Kata yuftanûn berasal dari kata al-fitnah. Ada beberapa pengertian yang diberikan oleh para mufassir mengenai kata tersebut. Mujahid, sebagaimana dikutip Ibnu Jarir, memaknainya lâ yuftanûn sebagai lâ yubtalûn (mereka diuji). Menurut al-Nasafi, pengertian al-fitnah di sini adalah al-imtihân (ujian) yang berupa taklif-taklif hukum yang berat, seperti kewajiban meninggalkan tanah air dan berjihad melawan musuh; melaksanakan seluruh ketaatan dan meninggalkan syahwat; ditimpa kemiskinan, paceklik, dan berbagai musibah yang melibatkan jiwa dan harta; dan bersabar menghadapi kaum kafir dengan berbagai makar mereka.
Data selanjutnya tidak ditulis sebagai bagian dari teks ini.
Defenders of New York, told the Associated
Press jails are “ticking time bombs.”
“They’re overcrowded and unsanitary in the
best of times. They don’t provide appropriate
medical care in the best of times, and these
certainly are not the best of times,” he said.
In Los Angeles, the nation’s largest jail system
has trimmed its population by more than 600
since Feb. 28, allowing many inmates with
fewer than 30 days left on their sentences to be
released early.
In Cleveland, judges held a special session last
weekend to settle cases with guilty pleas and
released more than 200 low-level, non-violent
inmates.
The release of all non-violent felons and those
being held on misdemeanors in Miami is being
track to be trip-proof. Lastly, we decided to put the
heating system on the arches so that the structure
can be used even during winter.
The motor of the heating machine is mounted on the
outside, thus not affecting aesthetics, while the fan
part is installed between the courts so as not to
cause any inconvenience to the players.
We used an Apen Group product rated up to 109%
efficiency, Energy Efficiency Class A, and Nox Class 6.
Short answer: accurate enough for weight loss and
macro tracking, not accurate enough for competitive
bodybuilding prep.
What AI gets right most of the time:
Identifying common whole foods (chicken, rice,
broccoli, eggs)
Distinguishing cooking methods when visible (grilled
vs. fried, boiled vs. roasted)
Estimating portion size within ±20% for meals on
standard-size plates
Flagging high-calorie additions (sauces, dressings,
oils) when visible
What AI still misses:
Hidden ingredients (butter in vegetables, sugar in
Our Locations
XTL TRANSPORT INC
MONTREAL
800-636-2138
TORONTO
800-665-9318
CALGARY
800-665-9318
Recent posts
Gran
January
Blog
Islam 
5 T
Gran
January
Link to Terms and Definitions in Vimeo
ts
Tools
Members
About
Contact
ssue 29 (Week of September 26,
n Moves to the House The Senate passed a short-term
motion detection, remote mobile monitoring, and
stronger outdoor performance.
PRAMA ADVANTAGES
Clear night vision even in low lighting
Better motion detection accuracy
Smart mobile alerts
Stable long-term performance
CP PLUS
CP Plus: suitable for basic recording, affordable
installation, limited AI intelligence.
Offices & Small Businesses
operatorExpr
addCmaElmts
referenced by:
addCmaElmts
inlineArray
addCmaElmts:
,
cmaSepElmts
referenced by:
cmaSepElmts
Jika dikaitkan dengan nash lainnya, ujian yang diberikan Allah SWT itu tidak selalu dalam bentuk yang berat dan dibenci. Ada juga ujian yang menyenang-kan sebagiamana dalam firman-Nya: Kami akan menguji kamu dengan keburukan dan kebaikan sebagai cobaan yang sebenar-benarnya (QS al-Anbiya’ [21]: 35).

Semua ujian itu berfungsi untuk membuktikan kebenaran iman seseorang. Dijelaskan Ibnu Katsir bahwa ujian yang diberikan itu sesuai dengan kadar keimanan pelakunya. Nabi SAW bersabda: Manusia yang paling berat cobaannya adalah para nabi, kemudian orang-orang shalih, kemudian berikutnya dan berikutnya. Seseorang dicoba sesuai dengan (kadar) agamanya. Ketika dia tetap tegar, maka ditingkatkan cobaannya (HR al-Tirmidzi).
Menurut Ibnu Katsir ayat ini sejalan dengan beberapa ayat lainnya, seperti firman Allah SWT: Apakah kamu mengira bahwa kamu akan masuk surga, padahal belum nyata bagi Allah orang-orang yang berjihad di antaramu, dan belum nyata orang-orang yang sabar (QS Ali Imran [3]: 142). Juga QS al-Baqarah [2]: 214.

Selayak manusia beriman pasti Allah SWT akan menghadirkan ujian hidup sebagaimana ibrah yang ada dalam genteng tersebut. Maka bergembiralah bagi sahabat-sahabat semua yang sedang diuji, niscaya Allah SWT akan menempatkan kita ke tempat yang tinggi disisiNya. Mungkin sahabat semua ada yang sedang diuji dengan ketakutan, kelaparan, kekurangan makanan pokok, anak-anak yang belum nurut atas perintah orangtuanya, Guru yang kurang dihargai oleh anak didiknya, tetangga yang menyakiti, pemimpin yang kurang adil, anak didik yang kurang nurut sama gurunya, dan lain sebagainya tetapi yakinlah itu semua adalah salahsatu jalan Allah SWT untuk meninggikan derajat kita disisiNya.Aamiin…

Daftar Bacaan
Al Hasyim, Sayid Ahmad. Tt. Mukhtarol Hadist.Semarang: CV Toha Putra.
ad-Dimasyqi, Maduddin Ismail bin Umar bin Katsir al-Qurasyi al-Bushrawi.2006. Tafsir Ibnu Katsir. Terjemah: Abdullah Bin Muhammad. Jakarta: Pustaka Imam Syafi’i.